# Thankfully, no abandoned birds at the NPA National



## becege (Mar 12, 2003)

As promised, I was in charge of the sale room at the NPA National at Des Moines on the last day, 12:00 to 4:00.

The NPA has learned from past experience, and the show birds were not allowed to be released from the show hall until all the birds in the sale section were accounted for and until all the birds in the show hall were boxed up and accounted for.

I made sure no bird was left behind. Two pigeons were left by their owner, but said we could take them to find homes for them. Someone stepped up immediately to say would give them a good home so I gave them to this person.

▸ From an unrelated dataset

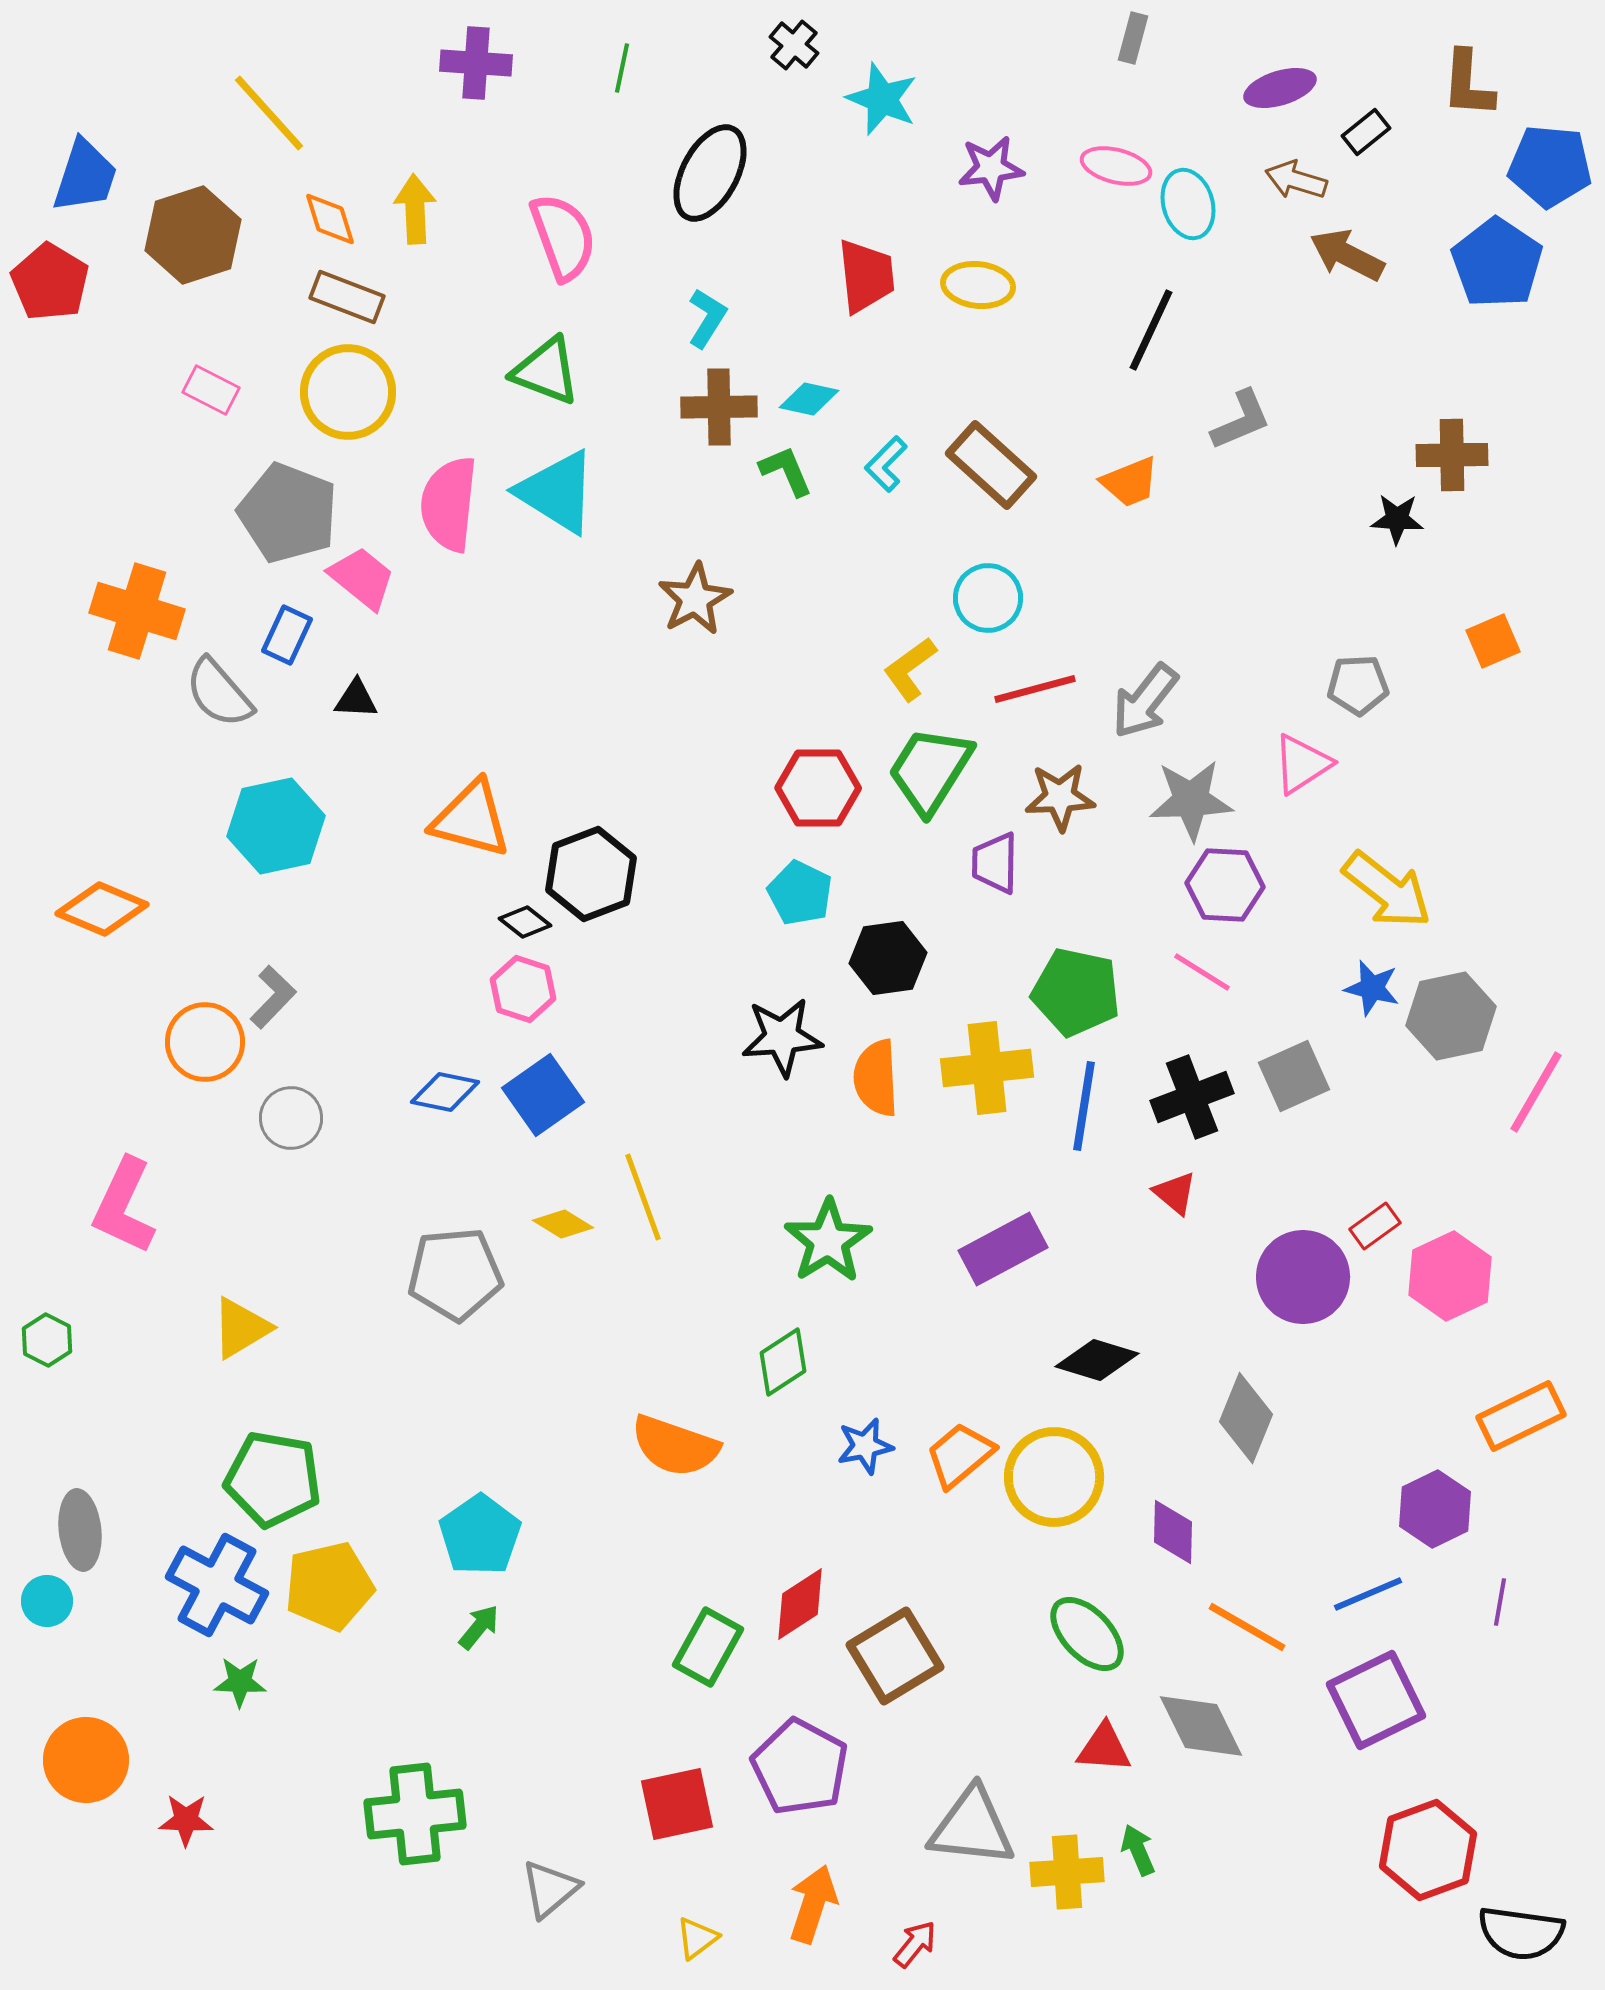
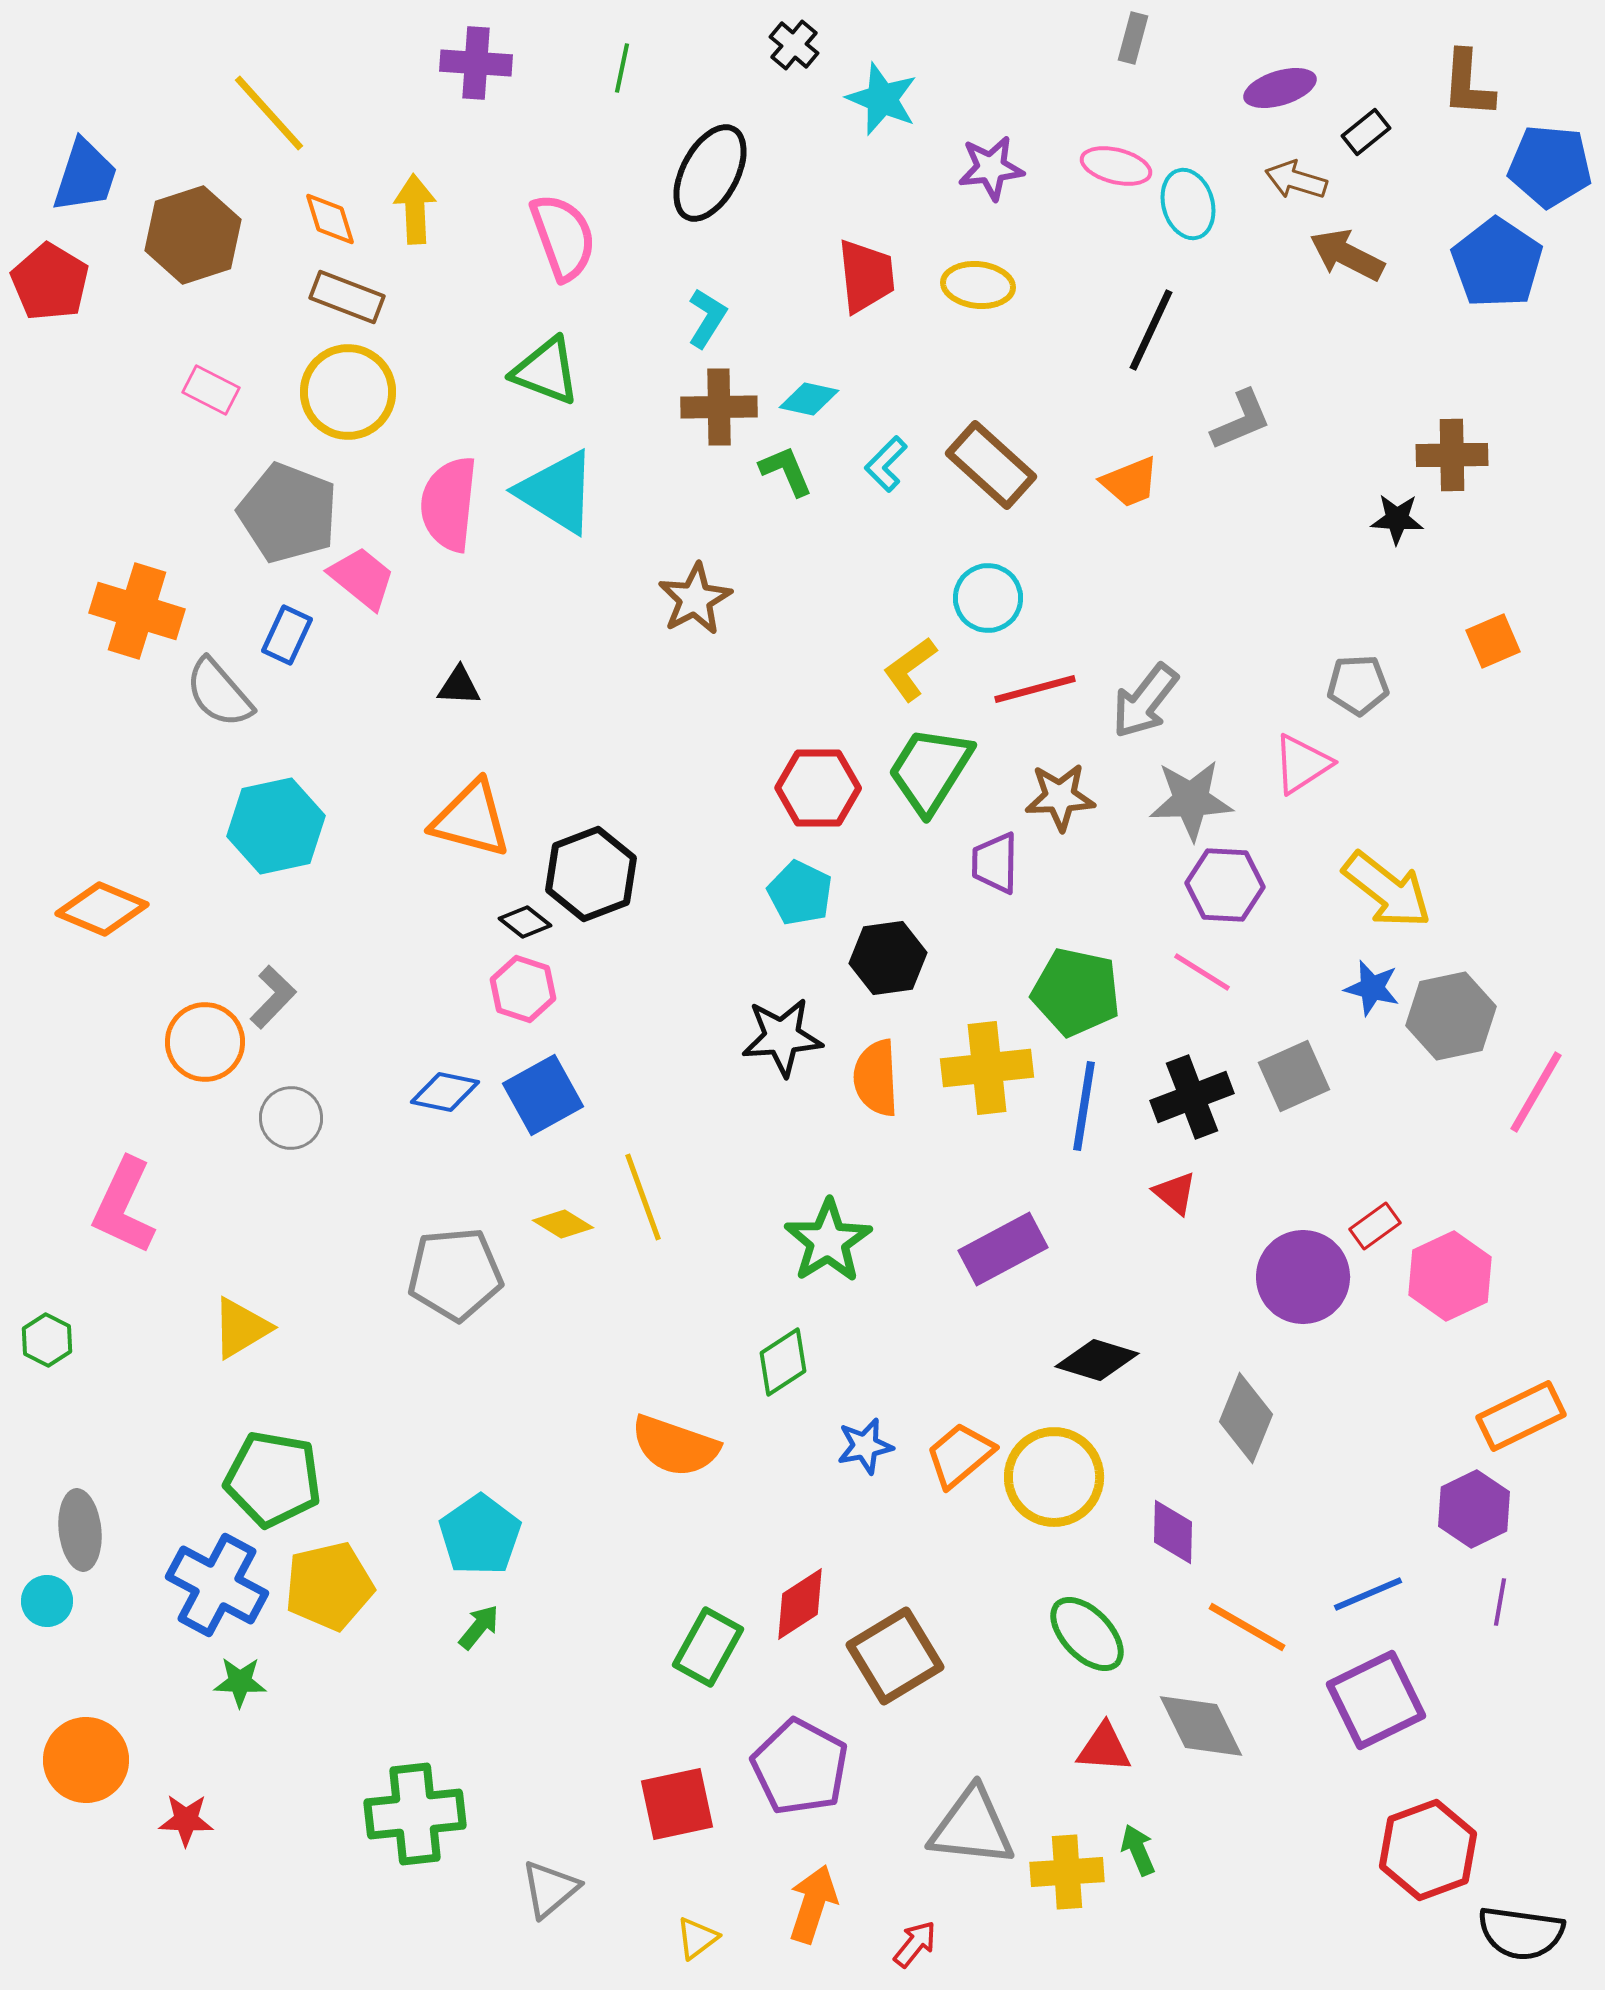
black triangle at (356, 699): moved 103 px right, 13 px up
blue square at (543, 1095): rotated 6 degrees clockwise
purple hexagon at (1435, 1509): moved 39 px right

To my knowledge, no birds were destroyed on premises, and the NPA made sure no birds were abandoned----otherwise, we'd all still be waiting to go home!


----------



## feralpigeon (Feb 14, 2005)

becege, thanks for your report, it's good to hear that no birds were destroyed or left behind. I've never been to an event like this, so I'm not knowledgable on the topic to address how things could be fine tuned. I do recall hearing of
birds being left behind or sick and 'dumped' at shows and members coming to their aid. So your efforts are to be commended.

fp


----------



## Reti (Jul 20, 2003)

That is wonderful news.
Thank you for watching out for our dear pijies.

Reti


----------



## TerriB (Nov 16, 2003)

becege, that is wonderful news! Thank you so much for your involvement at the National and making sure all the birds were taken care of.


----------



## george simon (Feb 28, 2006)

Well what new I told you in your first thread that no birds would be killed or left behind. GEORGE


----------



## Norwich-guy (Mar 6, 2005)

Not a surprise to me that there was not a dumpster full of birds


----------



## Skyeking (Jan 17, 2003)

Thanks for letting us know, becege, and for keeping an eye  out.


----------



## Skyeking (Jan 17, 2003)

Norwich-guy said:


> Not a surprise to me that there was not a dumpster full of birds


Since you dropped this little statement...could you please elaborate?


----------



## Norwich-guy (Mar 6, 2005)

Trees Gray said:


> Since you dropped this little statement...could you please elaborate?


Sure, the first thread on the npa national stated that birds were being destroyed and thrown in the dumpster.As a long time pigeon breeder that shows birds all over North America, I've never seen that happen.So, I'm not surprised no birds were found in the dumpster.


----------



## Skyeking (Jan 17, 2003)

Thank you for clarifying, your statement was a bit confusing.


----------